Reducing Power Consumption and Latency of Autonomous Vehicles With Efficient Task and Path Assignment in the V2X-MEC Based on Nash Equilibrium

Nowadays, autonomous vehicles (AVs) have become an excellent solution for alleviating the burden of the traffic system and improving safety. However, the large-scale application of AVs is significantly restrained by the high-power cost of their numerous sensors and processors, which can reach hundreds of watts and occupy most of the vehicular power consumption. To meet such tremendous computation requirements, most AVs rely on vehicle-to-everything (V2X) communication with mobile edge computing (MEC) techniques to relocate their tasks to external computing.
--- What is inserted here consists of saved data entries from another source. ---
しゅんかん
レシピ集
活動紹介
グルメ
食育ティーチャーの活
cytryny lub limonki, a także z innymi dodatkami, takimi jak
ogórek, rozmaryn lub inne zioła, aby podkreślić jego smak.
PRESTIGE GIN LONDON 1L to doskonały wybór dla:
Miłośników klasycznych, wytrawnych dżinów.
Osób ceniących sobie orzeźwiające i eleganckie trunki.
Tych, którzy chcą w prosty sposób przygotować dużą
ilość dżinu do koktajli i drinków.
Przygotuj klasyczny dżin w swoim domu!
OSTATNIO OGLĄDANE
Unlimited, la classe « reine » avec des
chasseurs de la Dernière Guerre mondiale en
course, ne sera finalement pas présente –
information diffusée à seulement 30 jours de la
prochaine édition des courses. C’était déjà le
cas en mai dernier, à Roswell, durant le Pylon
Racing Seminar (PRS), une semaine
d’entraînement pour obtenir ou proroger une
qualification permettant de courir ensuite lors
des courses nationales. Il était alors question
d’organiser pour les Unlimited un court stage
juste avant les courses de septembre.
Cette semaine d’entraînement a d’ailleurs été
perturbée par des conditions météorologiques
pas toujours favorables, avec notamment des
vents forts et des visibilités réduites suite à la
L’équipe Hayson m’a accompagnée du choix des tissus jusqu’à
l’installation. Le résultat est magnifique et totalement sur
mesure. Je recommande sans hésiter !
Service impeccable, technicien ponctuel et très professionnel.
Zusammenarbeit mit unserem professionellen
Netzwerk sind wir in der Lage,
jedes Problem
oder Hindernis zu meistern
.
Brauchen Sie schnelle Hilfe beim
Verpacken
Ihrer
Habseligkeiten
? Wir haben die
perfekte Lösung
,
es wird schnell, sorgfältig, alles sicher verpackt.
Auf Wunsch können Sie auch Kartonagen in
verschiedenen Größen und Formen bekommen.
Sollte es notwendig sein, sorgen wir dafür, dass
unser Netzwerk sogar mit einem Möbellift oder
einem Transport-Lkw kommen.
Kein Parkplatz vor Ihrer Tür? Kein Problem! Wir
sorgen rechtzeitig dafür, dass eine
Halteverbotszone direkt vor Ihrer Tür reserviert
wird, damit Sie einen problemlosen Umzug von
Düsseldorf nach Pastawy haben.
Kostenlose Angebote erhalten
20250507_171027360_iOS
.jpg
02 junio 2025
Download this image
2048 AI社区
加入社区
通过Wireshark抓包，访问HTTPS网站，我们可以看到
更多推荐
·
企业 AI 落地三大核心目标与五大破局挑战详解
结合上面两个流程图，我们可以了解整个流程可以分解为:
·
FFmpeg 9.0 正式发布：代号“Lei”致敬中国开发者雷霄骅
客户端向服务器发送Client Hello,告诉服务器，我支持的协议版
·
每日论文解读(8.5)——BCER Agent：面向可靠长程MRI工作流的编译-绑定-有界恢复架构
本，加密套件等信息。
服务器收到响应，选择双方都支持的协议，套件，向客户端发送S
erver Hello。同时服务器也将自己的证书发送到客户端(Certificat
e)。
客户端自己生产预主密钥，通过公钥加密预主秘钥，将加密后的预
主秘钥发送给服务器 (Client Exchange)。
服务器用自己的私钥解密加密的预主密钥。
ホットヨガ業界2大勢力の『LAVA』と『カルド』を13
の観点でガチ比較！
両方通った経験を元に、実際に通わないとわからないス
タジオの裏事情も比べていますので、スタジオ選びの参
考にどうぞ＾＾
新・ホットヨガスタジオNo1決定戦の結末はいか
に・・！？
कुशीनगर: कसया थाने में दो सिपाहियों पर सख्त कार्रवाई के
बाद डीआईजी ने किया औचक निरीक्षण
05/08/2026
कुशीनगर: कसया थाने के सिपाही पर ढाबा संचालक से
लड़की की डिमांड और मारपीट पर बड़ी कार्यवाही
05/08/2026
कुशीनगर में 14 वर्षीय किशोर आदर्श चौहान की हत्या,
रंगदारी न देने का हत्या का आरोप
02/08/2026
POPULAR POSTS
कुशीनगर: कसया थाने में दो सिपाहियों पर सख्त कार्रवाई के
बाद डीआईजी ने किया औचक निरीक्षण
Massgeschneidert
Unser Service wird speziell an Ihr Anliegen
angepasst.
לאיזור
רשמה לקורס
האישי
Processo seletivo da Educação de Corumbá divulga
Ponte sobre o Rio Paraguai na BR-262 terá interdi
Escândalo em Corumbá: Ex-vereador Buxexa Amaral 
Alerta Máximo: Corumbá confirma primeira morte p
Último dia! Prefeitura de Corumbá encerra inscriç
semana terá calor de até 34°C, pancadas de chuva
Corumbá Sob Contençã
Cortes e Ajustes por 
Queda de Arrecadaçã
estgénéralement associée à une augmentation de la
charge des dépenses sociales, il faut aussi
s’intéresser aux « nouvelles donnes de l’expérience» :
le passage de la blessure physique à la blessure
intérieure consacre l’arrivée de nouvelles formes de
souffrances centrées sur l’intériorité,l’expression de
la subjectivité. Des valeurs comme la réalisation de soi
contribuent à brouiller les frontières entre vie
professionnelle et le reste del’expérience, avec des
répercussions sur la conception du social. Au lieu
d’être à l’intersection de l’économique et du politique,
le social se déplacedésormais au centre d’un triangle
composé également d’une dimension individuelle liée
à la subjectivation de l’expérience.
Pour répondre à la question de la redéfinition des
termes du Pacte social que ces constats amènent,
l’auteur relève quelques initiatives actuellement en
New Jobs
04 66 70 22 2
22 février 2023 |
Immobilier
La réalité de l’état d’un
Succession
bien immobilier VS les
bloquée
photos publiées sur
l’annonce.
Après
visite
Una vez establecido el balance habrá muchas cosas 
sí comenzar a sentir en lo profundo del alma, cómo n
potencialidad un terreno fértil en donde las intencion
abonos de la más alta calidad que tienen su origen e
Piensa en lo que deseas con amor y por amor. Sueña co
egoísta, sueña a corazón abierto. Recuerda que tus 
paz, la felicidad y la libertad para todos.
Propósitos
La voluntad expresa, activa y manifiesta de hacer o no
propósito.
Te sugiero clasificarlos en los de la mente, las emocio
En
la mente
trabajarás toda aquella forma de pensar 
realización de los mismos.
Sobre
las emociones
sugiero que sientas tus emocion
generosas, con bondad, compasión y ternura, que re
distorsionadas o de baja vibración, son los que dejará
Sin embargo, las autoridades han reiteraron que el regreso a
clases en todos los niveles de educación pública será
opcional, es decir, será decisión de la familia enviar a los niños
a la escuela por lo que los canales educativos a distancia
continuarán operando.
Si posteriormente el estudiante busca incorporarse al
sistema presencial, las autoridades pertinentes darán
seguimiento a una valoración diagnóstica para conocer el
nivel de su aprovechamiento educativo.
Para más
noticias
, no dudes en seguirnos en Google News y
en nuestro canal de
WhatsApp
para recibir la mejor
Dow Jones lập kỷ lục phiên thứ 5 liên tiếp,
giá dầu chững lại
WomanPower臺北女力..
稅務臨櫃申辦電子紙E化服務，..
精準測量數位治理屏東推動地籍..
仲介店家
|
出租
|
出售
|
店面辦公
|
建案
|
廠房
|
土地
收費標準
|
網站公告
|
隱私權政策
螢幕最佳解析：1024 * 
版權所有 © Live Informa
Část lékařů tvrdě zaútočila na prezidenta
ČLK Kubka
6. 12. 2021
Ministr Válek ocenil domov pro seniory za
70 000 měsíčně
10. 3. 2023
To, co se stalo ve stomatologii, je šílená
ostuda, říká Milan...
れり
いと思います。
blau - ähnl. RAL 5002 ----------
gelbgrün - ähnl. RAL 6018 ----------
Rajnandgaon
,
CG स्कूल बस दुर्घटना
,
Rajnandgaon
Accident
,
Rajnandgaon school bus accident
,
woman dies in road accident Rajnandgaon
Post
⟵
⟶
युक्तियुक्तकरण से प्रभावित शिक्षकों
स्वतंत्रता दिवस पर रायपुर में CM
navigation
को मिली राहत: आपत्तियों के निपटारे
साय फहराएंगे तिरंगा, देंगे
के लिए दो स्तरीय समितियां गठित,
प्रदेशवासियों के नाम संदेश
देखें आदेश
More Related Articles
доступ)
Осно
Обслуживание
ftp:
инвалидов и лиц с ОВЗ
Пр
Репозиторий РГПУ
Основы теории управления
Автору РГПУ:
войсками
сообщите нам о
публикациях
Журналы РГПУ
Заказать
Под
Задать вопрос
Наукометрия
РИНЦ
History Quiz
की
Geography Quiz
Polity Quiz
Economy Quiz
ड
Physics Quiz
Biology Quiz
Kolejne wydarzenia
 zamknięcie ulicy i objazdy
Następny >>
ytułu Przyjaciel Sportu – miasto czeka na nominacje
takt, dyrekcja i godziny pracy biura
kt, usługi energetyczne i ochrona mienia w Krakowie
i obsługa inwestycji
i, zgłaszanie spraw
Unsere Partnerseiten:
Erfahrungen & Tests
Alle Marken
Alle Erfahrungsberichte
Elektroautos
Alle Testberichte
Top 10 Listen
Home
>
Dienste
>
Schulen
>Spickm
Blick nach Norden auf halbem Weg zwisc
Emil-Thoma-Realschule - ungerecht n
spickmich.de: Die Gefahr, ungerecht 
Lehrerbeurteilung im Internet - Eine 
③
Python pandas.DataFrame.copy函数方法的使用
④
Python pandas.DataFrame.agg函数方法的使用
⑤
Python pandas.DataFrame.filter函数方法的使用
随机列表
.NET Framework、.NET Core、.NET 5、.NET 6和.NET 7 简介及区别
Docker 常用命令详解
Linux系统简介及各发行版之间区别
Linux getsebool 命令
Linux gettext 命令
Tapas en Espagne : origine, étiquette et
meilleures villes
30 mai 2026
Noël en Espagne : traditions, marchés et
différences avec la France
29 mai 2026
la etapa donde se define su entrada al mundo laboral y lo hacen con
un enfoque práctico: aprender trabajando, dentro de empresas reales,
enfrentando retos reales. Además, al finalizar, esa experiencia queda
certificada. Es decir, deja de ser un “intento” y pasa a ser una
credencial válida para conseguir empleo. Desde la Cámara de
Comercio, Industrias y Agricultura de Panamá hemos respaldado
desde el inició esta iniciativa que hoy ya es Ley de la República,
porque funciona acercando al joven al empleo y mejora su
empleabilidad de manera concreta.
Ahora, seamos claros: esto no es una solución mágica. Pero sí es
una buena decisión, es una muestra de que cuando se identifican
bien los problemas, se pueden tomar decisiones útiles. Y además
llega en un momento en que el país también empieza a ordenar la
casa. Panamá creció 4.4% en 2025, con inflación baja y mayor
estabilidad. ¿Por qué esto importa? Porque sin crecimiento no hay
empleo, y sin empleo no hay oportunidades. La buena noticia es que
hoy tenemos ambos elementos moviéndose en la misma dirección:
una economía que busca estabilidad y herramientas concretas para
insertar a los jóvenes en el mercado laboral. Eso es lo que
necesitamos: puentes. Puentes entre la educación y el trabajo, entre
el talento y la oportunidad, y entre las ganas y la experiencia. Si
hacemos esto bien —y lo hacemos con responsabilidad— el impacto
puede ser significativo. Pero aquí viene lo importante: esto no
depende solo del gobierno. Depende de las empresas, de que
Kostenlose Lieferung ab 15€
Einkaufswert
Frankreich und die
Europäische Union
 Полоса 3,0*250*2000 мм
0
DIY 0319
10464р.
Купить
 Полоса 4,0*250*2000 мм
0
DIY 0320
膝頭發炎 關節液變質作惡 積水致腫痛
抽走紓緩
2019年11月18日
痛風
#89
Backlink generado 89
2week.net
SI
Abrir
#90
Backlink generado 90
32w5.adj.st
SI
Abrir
In this paper, the problem of optimizing the task and path assignment process in the V2X-MEC system is tackled for further reducing vehicular power consumption with the constraint of transmission latency. We incorporate the Nash Equilibrium (NE) concept for generating the optimal assignment of tasks and paths, and the attractor selection model (ASM) is introduced to flexibly allocate tasks with consideration of different energy-saving requirements. With comprehensive simulation experiments, we show that the proposed method can save approximately 85% energy compared with the method without task assignment, and it is over 9% and 16% better than the shortest path assignment method and the minimum average delay method, respectively. Besides, the power consumption in AVs with low remaining electricity can be further reduced by over 43%.